The Lowitja Institute's approach to research places a high value on knowledge exchange and stakeholder involvement at every stage of the research, including priority setting, conducting research and implementing the findings. As a result, the research is developed in conjunction with stakeholders, thus increasing the likelihood that its products will be both feasible and acceptable in Aboriginal and Torres Strait Islander health care settings. We aim to address gaps in knowledge that could enable stakeholders to work together to implement policy goals and programs in a more timely way with a greater focus on delivery.
The overarching strategy for the Cooperative Research Centre for Aboriginal and Torres Strait Islander Health (CRCATSIH: 2010–2014) research agenda is to produce the knowledge, tools and resources by which those who use the research, such as primary heath care providers, can enhance positive health outcomes for Aboriginal and Torres Strait Islander people. We have a particular focus on implementation research to ensure interventions with demonstrated efficacy are embedded and scaled up within health systems.

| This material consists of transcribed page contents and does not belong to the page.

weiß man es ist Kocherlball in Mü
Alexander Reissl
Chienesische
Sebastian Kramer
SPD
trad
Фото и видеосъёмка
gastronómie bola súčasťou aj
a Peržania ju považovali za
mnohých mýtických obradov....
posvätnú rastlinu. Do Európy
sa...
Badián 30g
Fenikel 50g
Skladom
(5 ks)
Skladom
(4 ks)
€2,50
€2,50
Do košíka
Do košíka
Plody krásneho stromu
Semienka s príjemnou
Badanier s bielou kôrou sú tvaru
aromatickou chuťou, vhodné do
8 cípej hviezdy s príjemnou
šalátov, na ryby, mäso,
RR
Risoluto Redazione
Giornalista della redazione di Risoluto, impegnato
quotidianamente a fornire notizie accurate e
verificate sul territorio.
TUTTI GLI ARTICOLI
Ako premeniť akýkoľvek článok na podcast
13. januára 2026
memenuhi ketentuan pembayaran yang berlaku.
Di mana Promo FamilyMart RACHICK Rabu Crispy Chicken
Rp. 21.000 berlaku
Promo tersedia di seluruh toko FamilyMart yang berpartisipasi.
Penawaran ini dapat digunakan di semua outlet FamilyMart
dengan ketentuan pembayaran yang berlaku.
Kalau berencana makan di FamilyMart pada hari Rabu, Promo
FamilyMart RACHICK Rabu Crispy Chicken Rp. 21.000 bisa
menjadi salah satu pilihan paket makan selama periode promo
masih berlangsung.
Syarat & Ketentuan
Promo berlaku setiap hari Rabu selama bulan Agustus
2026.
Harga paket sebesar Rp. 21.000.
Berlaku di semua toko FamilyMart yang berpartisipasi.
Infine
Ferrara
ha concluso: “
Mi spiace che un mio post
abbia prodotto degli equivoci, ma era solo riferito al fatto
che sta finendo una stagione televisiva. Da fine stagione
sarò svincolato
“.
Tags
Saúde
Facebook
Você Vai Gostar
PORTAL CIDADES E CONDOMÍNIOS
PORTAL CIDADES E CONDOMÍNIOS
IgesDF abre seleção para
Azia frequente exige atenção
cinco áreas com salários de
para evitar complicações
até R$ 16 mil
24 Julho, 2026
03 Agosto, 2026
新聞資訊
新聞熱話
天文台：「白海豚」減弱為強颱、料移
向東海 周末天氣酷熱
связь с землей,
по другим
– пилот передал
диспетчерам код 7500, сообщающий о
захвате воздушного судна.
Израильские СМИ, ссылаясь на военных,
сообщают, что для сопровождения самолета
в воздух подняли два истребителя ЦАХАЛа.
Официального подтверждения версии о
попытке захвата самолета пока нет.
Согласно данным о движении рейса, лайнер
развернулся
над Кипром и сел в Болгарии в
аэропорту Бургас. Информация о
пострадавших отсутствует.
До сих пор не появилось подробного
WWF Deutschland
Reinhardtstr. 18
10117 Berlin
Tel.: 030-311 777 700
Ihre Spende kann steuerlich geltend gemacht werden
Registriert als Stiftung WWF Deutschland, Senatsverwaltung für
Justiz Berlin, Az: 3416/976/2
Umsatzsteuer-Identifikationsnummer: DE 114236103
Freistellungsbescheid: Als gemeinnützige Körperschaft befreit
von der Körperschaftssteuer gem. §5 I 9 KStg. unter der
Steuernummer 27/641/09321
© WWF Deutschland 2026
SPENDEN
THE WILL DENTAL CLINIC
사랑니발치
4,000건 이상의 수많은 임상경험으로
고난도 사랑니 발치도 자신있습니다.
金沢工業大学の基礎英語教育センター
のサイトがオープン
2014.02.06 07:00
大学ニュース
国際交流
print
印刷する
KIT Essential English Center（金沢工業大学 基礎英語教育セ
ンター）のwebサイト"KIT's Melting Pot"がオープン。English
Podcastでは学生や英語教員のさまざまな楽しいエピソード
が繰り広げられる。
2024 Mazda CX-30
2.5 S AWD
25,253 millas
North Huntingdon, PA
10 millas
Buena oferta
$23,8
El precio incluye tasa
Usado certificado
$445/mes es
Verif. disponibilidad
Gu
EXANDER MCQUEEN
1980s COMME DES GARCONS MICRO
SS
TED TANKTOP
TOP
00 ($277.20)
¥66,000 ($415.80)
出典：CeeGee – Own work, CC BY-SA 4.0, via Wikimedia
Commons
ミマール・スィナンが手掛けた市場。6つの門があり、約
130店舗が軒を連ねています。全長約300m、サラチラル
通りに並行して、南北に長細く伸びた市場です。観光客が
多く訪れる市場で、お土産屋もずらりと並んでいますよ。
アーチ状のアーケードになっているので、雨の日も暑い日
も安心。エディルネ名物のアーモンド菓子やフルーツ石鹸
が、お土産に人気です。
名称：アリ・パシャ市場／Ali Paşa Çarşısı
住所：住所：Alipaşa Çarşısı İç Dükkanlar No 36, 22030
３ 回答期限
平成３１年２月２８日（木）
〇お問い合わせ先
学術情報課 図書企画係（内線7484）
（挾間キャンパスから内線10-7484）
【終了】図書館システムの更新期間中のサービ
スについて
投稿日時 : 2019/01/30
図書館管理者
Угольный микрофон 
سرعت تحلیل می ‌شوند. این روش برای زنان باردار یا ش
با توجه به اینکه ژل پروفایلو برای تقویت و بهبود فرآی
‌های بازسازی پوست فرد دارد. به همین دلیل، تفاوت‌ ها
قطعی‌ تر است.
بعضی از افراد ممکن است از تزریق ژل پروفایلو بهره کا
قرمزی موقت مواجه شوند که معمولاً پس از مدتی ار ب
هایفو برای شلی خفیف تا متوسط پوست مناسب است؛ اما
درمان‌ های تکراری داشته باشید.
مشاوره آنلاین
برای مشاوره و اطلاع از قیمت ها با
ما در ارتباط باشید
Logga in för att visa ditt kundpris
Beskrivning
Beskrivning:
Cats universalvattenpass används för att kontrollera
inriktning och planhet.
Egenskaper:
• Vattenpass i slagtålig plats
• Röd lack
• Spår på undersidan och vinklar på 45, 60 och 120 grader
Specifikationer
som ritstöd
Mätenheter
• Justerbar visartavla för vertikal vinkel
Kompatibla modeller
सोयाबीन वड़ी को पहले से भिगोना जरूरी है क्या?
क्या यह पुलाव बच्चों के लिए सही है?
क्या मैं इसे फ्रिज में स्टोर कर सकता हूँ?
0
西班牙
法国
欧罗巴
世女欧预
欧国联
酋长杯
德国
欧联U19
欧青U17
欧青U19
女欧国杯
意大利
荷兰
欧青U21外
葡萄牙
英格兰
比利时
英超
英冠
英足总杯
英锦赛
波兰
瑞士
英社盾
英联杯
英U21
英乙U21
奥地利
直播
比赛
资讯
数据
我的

However, we will also invest in developing new knowledge and evaluating interventions in response to emerging priorities.
Our approach builds on what was developed in our predecessor organisations:
The Cooperative Research Centre for Aboriginal Health (CRCAH: 2003–2009) developed the Facilitated Development Approach (FDA) to ensure that Aboriginal and Torres Strait Islander people had input into the research processes at every stage of the project from developing priorities, in doing the research and in making sure the research was used at the end.
The Cooperative Research Centre for Aboriginal and Tropical Health (CRCATH: 1997–2003) developed the Indigenous Research Reform Agenda (IRRA) to articulate the broad agenda of reform to ensure that research was controlled by and provided benefits to Aboriginal and Torres Strait Islander people.